Why does the language matter so much to me? It reminds me a little bit about my philosophy towards child discipline. With discipline responses, the most important thing to me isn't whether a given technique, or way of explaining things, "works" (appears to give immediate results). I obviously don't want to choose things that turn out NOT to work, but not just anything that appears to "work" will do. Ultimately, I choose techniques and language that I am comfortable using: language and actions that communicate the truth, namely, that the child is a human person deserving of respect while learning, AND that I as his parent have a real, natural, and just authority over him, AND that I expect him to learn to comport himself more and more as he gains experience and maturity. If I can't find something that meets both those criteria (truth and effectiveness), I'm going to do my best to try to come up with one, and in the meantime I err on the side of truth over apparent effectiveness. Because I believe that the truth IS effective, even if it seems to take longer than, say, duct-taping a kid's mouth shut.

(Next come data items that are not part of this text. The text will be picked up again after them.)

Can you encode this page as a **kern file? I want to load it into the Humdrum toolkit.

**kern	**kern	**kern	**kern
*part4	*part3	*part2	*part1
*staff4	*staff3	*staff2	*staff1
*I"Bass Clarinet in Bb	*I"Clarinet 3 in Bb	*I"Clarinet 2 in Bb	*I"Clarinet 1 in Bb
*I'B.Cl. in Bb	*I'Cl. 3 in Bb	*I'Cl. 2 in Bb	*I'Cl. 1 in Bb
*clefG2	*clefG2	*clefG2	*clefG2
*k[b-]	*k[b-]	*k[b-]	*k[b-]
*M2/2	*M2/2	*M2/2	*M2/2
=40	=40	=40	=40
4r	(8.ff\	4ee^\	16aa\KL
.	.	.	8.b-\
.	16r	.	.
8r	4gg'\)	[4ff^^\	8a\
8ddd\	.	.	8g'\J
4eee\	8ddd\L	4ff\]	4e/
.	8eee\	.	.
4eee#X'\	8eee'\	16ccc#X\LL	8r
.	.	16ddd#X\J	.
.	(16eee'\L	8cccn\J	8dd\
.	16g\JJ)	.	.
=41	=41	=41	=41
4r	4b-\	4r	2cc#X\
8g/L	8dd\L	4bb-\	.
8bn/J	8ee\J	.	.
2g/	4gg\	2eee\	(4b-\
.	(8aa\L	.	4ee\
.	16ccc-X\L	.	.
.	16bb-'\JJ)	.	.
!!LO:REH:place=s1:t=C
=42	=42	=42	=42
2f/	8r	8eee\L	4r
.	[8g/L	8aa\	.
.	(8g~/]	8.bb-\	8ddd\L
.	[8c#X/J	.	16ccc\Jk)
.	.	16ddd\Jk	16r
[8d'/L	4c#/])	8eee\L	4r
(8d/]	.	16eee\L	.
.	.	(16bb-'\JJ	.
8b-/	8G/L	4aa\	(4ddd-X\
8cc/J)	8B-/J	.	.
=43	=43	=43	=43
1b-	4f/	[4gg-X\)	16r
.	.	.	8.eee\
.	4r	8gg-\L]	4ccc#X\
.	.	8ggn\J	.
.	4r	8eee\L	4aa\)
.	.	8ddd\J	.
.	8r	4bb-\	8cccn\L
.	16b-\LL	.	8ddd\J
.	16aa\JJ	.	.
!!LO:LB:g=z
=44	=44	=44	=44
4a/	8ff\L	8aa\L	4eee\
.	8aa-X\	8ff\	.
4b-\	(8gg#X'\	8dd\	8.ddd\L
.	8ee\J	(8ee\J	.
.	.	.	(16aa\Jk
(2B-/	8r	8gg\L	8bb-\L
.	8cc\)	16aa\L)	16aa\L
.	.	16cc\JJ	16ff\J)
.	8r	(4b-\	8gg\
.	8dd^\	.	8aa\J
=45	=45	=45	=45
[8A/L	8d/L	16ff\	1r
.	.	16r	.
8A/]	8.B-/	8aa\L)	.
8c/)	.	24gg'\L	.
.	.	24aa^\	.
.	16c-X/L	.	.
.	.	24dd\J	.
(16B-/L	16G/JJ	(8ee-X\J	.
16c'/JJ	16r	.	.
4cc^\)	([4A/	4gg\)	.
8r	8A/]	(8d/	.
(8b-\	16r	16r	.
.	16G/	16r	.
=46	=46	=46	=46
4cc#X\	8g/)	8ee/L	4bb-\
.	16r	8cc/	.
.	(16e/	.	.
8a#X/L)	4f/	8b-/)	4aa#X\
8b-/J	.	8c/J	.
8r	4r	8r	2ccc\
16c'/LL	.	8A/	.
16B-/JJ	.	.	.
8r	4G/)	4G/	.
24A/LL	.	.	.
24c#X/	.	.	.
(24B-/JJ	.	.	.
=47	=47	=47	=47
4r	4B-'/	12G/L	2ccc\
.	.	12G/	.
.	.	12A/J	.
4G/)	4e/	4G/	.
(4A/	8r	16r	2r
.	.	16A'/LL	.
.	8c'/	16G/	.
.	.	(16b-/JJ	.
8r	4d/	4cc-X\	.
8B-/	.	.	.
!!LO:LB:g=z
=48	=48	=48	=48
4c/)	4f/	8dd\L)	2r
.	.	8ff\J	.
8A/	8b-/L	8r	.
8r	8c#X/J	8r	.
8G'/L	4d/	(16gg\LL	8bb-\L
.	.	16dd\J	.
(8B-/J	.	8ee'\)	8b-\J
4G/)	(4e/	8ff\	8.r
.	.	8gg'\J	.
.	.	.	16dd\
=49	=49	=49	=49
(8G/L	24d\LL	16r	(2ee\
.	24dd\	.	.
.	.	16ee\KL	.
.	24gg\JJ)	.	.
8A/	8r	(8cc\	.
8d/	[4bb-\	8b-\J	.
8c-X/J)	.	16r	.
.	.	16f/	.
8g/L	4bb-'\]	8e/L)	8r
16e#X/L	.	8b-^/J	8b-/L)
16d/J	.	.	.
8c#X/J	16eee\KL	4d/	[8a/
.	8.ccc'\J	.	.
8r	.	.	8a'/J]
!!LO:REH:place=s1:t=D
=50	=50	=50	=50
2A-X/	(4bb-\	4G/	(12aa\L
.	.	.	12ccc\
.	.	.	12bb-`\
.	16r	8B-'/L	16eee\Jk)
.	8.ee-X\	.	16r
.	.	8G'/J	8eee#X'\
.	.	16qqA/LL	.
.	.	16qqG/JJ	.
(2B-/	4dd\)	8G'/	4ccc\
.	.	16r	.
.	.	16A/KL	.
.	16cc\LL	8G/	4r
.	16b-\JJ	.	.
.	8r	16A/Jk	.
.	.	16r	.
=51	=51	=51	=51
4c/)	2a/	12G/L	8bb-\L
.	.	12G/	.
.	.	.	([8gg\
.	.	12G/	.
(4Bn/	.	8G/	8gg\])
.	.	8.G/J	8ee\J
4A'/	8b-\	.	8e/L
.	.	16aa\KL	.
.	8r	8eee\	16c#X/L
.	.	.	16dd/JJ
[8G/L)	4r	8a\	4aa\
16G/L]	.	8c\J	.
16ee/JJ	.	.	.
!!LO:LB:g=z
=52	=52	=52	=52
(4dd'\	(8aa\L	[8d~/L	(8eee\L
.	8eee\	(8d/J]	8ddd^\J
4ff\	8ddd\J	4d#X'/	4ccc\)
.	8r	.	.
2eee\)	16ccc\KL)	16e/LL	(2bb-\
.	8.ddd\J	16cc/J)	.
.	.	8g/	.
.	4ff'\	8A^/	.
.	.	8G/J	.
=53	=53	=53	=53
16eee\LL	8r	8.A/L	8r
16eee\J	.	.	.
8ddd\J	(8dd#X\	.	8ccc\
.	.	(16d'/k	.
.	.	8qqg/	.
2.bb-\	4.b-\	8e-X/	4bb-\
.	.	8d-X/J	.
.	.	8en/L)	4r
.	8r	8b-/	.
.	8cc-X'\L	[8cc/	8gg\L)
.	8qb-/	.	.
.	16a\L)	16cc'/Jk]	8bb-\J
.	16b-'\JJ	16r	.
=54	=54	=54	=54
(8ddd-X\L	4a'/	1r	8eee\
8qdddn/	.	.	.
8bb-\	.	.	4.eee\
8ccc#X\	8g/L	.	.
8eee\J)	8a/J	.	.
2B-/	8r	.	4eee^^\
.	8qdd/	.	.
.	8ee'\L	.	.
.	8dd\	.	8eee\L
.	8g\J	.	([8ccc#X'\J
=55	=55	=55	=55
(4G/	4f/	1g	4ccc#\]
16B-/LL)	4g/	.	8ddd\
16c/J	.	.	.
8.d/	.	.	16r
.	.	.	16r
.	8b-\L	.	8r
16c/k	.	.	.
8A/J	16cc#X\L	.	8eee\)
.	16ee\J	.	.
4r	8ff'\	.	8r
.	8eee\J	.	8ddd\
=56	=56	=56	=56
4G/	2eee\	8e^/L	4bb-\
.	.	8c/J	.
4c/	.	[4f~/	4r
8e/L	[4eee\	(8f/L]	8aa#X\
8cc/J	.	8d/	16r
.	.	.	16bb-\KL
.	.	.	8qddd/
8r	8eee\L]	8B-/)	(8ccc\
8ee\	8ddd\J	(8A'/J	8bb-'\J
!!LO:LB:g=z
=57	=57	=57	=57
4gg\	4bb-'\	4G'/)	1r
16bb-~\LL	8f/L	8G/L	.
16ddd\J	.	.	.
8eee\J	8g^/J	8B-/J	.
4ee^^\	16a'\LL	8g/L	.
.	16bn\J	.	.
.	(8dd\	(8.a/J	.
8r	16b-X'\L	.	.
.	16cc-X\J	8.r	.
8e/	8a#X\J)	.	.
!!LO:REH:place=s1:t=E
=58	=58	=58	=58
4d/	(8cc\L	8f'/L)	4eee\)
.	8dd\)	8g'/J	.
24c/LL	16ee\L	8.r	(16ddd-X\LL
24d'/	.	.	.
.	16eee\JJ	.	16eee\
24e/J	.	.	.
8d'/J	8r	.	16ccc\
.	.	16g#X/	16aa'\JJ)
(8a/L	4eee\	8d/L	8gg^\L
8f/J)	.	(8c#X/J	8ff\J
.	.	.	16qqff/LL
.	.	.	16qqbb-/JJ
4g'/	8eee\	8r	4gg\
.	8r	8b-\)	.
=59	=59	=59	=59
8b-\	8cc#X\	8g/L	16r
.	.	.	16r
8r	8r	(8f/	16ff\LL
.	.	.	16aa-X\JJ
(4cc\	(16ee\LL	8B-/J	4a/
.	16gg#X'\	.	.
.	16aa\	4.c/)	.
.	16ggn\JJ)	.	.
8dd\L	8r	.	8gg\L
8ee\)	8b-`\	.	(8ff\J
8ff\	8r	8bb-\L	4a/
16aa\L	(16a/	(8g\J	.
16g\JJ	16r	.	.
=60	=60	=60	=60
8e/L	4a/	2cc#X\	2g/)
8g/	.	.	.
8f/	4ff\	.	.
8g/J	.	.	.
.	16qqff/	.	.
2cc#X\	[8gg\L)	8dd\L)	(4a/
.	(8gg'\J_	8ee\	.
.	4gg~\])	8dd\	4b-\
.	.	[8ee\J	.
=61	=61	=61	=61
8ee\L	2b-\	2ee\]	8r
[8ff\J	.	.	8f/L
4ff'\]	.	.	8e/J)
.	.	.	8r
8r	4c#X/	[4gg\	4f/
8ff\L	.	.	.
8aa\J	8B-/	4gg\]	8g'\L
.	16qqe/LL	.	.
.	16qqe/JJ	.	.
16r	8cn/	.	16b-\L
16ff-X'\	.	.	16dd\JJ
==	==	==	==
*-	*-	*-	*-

For the same reason, I need to use books that use language I can stand to hear. Language that isn't dumbed down so much that it no longer accurately describes what's physically going on.

So... even though Exploding Color Changing Slime may appear to get kids interested in science, really it only demonstrates that kids are interested in exploding color changing slime. Which is not representative of "science." I'd rather introduce children to what workaday science really means: observation, measurement, recording, communicating, repeating and repeating and repeating, calculating, predicting, testing. It is not, perhaps, as impressive; it perhaps will not produce wide-eyed wonder, at least not right away. But it is true, and I think there is a special kind of quiet fascination that some children can find in the thought: I can do this. I can discover this. I can measure this. I can find it out for myself. It takes longer to develop, but I think it will stick.